(Work to complete)
Give every line of the records exactly, please, from the first up to and including the one containing "cup: present [67,168,98,207]".

(Extracted data entries)
=======

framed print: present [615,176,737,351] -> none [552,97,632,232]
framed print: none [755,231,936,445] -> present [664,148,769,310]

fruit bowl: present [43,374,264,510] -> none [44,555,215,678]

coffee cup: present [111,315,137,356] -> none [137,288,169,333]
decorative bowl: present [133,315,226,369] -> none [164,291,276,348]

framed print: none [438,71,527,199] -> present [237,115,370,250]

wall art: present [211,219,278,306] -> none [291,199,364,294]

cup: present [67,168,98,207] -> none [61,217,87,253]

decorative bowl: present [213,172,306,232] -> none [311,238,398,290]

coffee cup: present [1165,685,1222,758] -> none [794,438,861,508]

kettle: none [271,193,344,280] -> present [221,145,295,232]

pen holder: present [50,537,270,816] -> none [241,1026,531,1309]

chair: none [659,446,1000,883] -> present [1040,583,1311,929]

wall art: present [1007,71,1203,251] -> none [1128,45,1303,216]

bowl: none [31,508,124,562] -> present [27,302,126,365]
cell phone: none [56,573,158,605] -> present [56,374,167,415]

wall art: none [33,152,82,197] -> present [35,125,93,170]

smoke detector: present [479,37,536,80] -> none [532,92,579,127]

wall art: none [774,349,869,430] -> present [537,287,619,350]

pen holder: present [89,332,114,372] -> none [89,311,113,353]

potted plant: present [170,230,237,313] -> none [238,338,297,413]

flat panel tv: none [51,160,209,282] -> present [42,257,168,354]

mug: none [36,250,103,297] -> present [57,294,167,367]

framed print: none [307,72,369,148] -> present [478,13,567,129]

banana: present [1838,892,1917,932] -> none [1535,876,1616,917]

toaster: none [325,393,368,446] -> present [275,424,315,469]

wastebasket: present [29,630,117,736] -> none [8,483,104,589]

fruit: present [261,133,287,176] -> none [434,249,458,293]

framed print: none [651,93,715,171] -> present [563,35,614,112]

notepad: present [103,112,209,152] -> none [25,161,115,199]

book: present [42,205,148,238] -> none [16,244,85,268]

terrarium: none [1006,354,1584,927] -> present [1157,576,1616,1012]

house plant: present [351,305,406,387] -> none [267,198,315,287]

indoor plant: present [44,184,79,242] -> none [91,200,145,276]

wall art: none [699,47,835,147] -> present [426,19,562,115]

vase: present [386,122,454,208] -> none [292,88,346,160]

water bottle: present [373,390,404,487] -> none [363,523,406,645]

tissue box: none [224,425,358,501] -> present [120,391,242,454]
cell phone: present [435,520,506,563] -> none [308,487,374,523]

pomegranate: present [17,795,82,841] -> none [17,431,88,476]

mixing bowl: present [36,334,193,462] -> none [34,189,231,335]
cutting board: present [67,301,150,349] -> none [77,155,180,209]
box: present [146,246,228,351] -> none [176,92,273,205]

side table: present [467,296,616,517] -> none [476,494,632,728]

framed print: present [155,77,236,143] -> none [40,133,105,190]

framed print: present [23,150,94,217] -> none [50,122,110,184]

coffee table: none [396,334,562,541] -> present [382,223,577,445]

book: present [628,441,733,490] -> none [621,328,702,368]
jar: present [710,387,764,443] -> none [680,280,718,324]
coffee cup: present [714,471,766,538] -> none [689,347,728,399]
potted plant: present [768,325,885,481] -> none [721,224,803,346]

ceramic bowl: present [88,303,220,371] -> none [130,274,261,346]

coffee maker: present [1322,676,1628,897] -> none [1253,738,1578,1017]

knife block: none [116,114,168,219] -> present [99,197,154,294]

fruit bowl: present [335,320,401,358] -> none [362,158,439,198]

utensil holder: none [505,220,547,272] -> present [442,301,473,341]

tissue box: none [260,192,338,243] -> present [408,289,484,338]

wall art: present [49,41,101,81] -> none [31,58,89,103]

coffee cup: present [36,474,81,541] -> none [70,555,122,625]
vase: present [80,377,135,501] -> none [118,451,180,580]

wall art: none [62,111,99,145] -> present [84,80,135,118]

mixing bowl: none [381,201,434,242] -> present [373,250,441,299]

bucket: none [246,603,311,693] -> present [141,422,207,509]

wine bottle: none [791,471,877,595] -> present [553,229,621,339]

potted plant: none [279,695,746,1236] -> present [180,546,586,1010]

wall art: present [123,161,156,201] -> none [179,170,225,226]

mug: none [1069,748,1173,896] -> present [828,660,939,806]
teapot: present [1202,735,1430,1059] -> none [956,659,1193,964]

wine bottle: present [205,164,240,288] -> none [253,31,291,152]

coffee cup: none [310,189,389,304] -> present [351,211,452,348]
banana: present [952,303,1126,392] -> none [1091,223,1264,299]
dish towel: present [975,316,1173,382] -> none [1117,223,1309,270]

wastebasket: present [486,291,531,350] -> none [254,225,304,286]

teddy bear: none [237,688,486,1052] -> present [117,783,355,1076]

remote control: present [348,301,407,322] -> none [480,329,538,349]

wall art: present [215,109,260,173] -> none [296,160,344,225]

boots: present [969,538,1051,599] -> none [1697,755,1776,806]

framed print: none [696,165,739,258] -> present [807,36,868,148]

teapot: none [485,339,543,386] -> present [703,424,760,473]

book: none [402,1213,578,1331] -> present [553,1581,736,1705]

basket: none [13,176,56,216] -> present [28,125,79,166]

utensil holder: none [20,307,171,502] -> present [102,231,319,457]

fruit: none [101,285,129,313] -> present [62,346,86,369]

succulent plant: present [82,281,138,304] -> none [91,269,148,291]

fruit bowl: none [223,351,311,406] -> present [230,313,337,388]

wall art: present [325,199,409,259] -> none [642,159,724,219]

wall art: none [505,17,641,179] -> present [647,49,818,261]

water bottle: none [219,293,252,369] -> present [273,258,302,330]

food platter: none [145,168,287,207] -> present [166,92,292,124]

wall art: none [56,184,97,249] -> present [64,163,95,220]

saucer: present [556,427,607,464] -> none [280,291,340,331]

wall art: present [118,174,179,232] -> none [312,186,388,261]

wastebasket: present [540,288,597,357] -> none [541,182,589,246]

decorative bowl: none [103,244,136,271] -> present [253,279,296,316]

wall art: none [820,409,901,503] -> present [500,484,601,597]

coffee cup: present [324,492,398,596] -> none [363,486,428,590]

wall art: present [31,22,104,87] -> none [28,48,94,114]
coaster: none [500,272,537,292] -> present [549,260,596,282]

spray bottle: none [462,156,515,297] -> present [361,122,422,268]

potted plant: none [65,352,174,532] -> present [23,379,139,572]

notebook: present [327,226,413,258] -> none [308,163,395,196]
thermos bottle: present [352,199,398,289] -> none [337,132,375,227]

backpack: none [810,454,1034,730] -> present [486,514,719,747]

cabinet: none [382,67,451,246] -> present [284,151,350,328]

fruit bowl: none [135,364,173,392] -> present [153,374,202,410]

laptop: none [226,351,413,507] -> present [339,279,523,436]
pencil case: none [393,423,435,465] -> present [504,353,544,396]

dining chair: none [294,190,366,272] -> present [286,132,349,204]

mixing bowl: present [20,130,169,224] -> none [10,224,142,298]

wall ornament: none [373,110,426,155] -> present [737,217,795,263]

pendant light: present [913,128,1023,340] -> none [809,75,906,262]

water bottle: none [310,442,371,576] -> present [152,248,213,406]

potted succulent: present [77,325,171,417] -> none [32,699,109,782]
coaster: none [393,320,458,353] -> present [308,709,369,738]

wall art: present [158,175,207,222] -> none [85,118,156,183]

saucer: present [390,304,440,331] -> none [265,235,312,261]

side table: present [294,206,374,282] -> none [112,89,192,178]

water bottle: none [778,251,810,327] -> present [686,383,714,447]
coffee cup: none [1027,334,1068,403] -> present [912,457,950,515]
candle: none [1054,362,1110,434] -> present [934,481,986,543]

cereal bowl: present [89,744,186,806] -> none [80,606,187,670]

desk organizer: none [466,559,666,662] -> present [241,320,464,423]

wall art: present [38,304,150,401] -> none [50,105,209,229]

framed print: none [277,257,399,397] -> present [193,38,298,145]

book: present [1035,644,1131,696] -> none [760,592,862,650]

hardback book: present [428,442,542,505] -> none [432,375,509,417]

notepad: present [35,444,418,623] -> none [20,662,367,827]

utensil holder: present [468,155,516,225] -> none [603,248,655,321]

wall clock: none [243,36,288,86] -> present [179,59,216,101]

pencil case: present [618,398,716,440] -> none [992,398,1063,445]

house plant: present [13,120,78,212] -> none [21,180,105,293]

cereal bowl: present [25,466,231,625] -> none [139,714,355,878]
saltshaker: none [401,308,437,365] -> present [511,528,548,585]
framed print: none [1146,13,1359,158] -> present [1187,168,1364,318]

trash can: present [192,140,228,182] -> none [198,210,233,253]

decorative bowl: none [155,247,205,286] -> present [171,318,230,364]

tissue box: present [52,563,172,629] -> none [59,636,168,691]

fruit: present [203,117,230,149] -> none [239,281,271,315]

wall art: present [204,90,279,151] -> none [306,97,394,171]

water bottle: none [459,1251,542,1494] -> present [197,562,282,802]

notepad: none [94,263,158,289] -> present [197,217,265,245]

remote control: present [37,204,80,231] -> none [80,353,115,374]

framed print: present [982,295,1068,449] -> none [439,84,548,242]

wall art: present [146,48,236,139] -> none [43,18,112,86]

=======

(Expected answer)
framed print: present [615,176,737,351] -> none [552,97,632,232]
framed print: none [755,231,936,445] -> present [664,148,769,310]

fruit bowl: present [43,374,264,510] -> none [44,555,215,678]

coffee cup: present [111,315,137,356] -> none [137,288,169,333]
decorative bowl: present [133,315,226,369] -> none [164,291,276,348]

framed print: none [438,71,527,199] -> present [237,115,370,250]

wall art: present [211,219,278,306] -> none [291,199,364,294]

cup: present [67,168,98,207] -> none [61,217,87,253]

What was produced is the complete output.